___ PROVIDED DATA ___

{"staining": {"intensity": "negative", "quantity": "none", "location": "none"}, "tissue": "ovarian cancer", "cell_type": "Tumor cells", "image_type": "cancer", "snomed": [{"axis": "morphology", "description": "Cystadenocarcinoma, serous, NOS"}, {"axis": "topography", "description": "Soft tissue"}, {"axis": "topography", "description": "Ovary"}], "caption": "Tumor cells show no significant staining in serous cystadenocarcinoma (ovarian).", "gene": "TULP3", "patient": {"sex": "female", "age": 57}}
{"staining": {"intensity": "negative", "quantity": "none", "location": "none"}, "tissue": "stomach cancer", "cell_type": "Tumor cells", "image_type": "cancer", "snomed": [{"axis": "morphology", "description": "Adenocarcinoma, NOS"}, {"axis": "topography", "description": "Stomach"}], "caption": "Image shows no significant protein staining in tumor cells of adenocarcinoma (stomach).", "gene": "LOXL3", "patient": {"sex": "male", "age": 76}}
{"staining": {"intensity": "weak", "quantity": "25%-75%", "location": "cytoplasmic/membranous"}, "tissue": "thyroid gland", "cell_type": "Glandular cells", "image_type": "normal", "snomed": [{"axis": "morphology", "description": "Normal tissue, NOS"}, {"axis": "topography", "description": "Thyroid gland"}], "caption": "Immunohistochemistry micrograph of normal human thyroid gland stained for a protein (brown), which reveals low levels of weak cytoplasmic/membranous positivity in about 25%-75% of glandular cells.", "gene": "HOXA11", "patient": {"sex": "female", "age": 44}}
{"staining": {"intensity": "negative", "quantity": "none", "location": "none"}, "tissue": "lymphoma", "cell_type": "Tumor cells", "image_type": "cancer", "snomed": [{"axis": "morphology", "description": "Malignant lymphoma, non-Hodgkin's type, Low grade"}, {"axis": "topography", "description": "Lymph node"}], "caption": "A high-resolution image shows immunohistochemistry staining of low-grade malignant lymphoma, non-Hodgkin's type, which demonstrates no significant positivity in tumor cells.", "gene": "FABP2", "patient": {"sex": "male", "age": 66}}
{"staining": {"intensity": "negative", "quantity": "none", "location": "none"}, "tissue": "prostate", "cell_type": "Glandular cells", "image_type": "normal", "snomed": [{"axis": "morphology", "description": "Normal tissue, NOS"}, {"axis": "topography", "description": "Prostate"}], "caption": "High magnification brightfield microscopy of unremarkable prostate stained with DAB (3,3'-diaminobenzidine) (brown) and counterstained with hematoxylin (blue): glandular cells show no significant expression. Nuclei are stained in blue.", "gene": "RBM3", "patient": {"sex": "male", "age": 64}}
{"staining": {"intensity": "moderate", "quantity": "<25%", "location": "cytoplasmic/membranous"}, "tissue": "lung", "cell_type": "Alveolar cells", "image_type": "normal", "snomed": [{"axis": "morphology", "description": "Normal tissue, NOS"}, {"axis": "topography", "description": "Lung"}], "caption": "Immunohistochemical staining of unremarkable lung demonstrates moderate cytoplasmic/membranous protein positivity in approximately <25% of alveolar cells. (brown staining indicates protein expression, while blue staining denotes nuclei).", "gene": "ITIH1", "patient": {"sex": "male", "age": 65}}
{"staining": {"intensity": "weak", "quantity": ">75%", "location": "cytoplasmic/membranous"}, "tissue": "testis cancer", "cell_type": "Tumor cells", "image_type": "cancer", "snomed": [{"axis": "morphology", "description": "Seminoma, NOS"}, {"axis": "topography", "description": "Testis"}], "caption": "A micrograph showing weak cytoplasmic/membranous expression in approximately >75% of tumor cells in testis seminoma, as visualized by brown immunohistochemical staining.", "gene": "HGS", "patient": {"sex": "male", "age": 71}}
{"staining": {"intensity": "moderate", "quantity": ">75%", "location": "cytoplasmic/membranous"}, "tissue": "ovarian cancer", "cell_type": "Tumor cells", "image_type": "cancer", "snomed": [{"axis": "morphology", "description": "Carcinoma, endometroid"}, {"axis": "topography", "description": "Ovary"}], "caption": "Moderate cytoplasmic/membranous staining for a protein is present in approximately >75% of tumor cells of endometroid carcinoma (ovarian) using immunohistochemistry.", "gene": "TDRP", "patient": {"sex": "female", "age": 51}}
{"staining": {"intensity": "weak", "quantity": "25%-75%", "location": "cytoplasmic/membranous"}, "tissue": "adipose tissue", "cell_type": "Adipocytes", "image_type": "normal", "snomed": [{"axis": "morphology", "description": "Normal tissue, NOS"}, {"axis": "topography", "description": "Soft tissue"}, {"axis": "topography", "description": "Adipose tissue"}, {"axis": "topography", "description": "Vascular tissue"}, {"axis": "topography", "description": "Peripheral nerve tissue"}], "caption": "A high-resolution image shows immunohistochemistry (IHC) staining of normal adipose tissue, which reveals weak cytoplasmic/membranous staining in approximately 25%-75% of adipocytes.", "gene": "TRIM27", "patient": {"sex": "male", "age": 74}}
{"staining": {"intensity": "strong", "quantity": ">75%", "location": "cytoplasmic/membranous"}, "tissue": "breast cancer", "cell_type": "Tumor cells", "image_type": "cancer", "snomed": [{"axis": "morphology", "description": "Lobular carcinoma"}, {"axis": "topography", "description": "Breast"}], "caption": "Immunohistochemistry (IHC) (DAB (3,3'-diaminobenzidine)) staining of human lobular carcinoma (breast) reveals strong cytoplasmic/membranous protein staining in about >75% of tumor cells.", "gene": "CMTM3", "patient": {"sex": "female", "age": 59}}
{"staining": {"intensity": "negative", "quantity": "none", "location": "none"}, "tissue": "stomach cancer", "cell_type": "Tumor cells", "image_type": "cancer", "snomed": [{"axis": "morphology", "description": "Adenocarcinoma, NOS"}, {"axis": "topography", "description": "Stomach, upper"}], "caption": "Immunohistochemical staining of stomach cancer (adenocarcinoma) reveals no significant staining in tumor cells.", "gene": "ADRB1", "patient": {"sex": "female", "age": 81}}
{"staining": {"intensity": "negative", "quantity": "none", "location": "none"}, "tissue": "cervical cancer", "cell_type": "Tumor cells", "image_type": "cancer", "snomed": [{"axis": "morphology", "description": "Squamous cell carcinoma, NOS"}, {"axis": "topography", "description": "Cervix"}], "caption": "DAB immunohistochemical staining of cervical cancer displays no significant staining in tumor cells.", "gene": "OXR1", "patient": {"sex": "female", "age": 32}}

___

## PROBLEM
The lines above, starting at the one with "cytoplasmic/membranous staining for" and ending at the one with "shows immunohistochemistry (IHC)", are the only ones to return, exactly as written.

## EXPECTED ANSWER
{"staining": {"intensity": "moderate", "quantity": ">75%", "location": "cytoplasmic/membranous"}, "tissue": "ovarian cancer", "cell_type": "Tumor cells", "image_type": "cancer", "snomed": [{"axis": "morphology", "description": "Carcinoma, endometroid"}, {"axis": "topography", "description": "Ovary"}], "caption": "Moderate cytoplasmic/membranous staining for a protein is present in approximately >75% of tumor cells of endometroid carcinoma (ovarian) using immunohistochemistry.", "gene": "TDRP", "patient": {"sex": "female", "age": 51}}
{"staining": {"intensity": "weak", "quantity": "25%-75%", "location": "cytoplasmic/membranous"}, "tissue": "adipose tissue", "cell_type": "Adipocytes", "image_type": "normal", "snomed": [{"axis": "morphology", "description": "Normal tissue, NOS"}, {"axis": "topography", "description": "Soft tissue"}, {"axis": "topography", "description": "Adipose tissue"}, {"axis": "topography", "description": "Vascular tissue"}, {"axis": "topography", "description": "Peripheral nerve tissue"}], "caption": "A high-resolution image shows immunohistochemistry (IHC) staining of normal adipose tissue, which reveals weak cytoplasmic/membranous staining in approximately 25%-75% of adipocytes.", "gene": "TRIM27", "patient": {"sex": "male", "age": 74}}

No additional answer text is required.